Trying to Understand pruned_loss

k2-fsa / fast_rnnt

A torch implementation of a recursion which turns out to be useful for RNN-T.

Other

139 stars 22 forks source link

Trying to Understand pruned_loss #8

Closed Anwarvic closed 2 years ago

Anwarvic commented 2 years ago

Using my transducer model, I have tried both the pruned and the unpruned loss. The unpruned version worked pretty well, even outperforming the torchaudio.rnnt_loss. The problem is within the pruned version. The model is very slow to converge and the WER & CER are not improving knowing that I tried different prune_range values. Is this expected?

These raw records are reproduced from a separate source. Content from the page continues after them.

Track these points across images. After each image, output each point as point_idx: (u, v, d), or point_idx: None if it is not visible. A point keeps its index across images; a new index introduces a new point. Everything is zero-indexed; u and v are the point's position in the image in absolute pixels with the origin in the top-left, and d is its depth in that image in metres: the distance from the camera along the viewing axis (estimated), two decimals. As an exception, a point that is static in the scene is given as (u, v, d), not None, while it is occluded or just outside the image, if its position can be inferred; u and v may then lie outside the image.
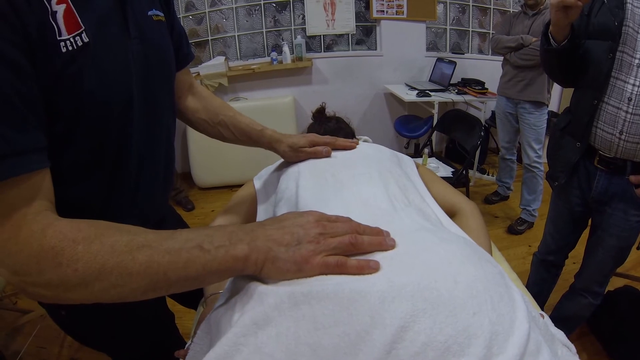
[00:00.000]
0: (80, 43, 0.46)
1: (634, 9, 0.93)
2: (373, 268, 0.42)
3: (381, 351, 0.35)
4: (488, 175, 2.96)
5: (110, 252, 0.39)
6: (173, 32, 0.72)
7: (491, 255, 0.66)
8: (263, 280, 0.44)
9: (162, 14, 0.66)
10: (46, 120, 0.45)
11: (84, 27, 0.47)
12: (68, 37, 0.45)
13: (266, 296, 0.41)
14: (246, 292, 0.43)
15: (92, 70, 0.48)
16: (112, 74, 0.52)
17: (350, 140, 0.82)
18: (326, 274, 0.42)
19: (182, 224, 0.96)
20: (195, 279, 0.42)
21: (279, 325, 0.39)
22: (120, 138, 0.56)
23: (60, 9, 0.44)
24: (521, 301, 0.43)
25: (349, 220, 0.48)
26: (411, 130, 3.02)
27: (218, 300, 0.50)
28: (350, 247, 0.44)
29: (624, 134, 0.98)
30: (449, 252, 0.46)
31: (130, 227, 0.43)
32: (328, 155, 0.78)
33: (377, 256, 0.44)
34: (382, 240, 0.46)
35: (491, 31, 3.23)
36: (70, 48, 0.45)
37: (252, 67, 2.94)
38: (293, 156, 0.79)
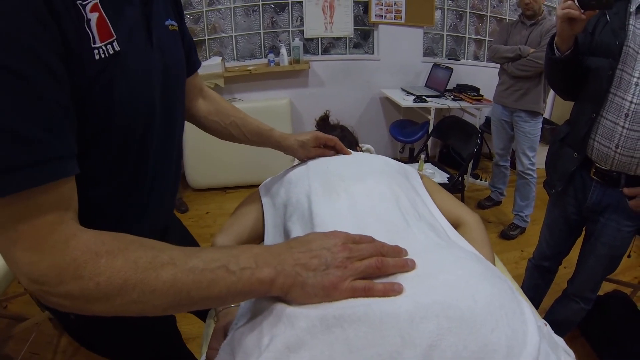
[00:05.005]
0: (111, 51, 0.46)
1: (635, 30, 0.96)
2: (397, 291, 0.43)
3: None
4: (481, 180, 3.00)
5: (134, 268, 0.39)
6: (184, 40, 0.73)
7: (494, 265, 0.68)
8: (288, 302, 0.44)
9: (176, 24, 0.67)
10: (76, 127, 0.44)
11: (115, 36, 0.47)
12: (101, 44, 0.45)
13: (297, 319, 0.41)
14: (272, 314, 0.44)
15: (122, 79, 0.48)
16: (139, 83, 0.52)
17: (347, 150, 0.90)
18: (353, 298, 0.43)
19: (184, 231, 0.96)
20: (217, 299, 0.42)
21: (312, 348, 0.39)
22: (140, 146, 0.56)
23: (93, 17, 0.44)
24: (530, 314, 0.46)
25: (372, 240, 0.49)
26: (406, 135, 3.05)
27: (238, 319, 0.50)
28: (377, 271, 0.45)
29: (620, 147, 1.01)
30: (465, 271, 0.48)
31: (155, 242, 0.43)
32: (334, 155, 0.88)
33: (400, 277, 0.46)
34: (404, 263, 0.47)
35: (487, 38, 3.28)
36: (103, 56, 0.45)
37: (249, 68, 2.93)
38: (303, 154, 0.88)
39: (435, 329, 0.39)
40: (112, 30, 0.47)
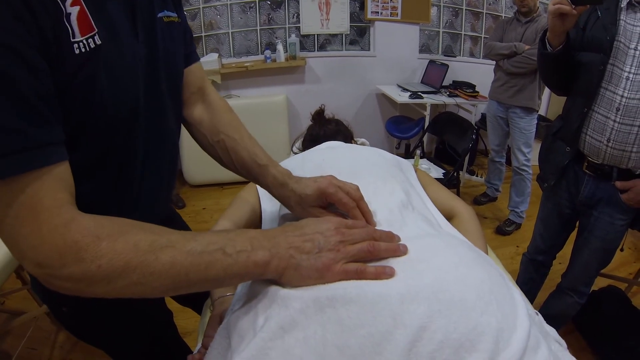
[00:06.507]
0: (92, 45, 0.46)
1: (626, 25, 0.98)
2: (389, 274, 0.44)
3: (403, 350, 0.38)
4: (477, 176, 3.02)
5: (134, 251, 0.40)
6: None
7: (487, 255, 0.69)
8: (281, 284, 0.46)
9: (174, 14, 0.64)
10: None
11: (97, 30, 0.46)
12: (81, 39, 0.44)
13: (290, 301, 0.43)
14: (266, 296, 0.45)
15: (104, 73, 0.48)
16: (122, 78, 0.51)
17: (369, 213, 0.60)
18: (345, 280, 0.44)
19: (183, 226, 0.96)
20: (215, 281, 0.44)
21: (306, 328, 0.41)
22: (126, 141, 0.56)
23: (74, 11, 0.44)
24: (521, 300, 0.47)
25: (365, 225, 0.51)
26: (402, 131, 3.06)
27: (234, 304, 0.51)
28: (369, 255, 0.47)
29: (611, 141, 1.03)
30: (455, 257, 0.49)
31: (153, 226, 0.44)
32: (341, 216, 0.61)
33: (392, 261, 0.47)
34: (396, 247, 0.48)
35: (483, 35, 3.29)
36: (83, 50, 0.44)
37: (246, 64, 2.93)
38: (300, 212, 0.65)
39: (426, 310, 0.40)
40: (93, 24, 0.46)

Also, I was wondering what is the best way to understand the pruned loss other than reading the code?

csukuangfj commented 2 years ago

You can find an example usage about unpruned + pruned loss in https://github.com/k2-fsa/icefall/blob/master/egs/librispeech/ASR/pruned_transducer_stateless2/model.py#L72

It uses a so-called "model warmup". The basic idea is that it first uses the unpruned version to make the model converge and applies the pruned version gradually.

Also, I was wondering what is the best way to understand the pruned loss other than reading the code?

We will post the paper soon.

Anwarvic commented 2 years ago

Thanks for your quick response. Yeah, I can see that clearly in https://github.com/k2-fsa/icefall/blob/7100c33820c8c478e07d3435e25e4f1543b6eec7/egs/librispeech/ASR/pruned_transducer_stateless2/train.py#L557

But assuming I used the pruned_loss as shown here, model convergance is expected to be slow... right??

csukuangfj commented 2 years ago

model convergance is expected to be slow... right

It depends on what optimizer you are using, and what model and what LR scheduler you are using.

The model, optimizer, and LR scheduler in icefall are specifically tuned for pruned RNN-T training.

danpovey commented 2 years ago

Are you also including the simple_loss in your loss function? You need to include that so it trains the associated parameters and learns reasonable pruning bounds. As Fangjun mentioned, it makes sense to use only the simple loss during a warmup period.

Anwarvic commented 2 years ago

Hey @danpovey @csukuangfj, thank you for your quick responses... You are my safety net here :smiley:

I've added the warmup functionality to my code the same way it was implemented here. Now, I'm gonna re-train the model and see if that improves the convergence. Will update this thread once it's done.

csukuangfj commented 2 years ago

Also, I was wondering what is the best way to understand the pruned loss other than reading the code?

The paper is online now: https://arxiv.org/abs/2206.13236

Screen Shot 2022-07-03 at 10 17 46

Anwarvic commented 2 years ago

Since the paper is out now, I'm gonna close this issue. Much appreciated!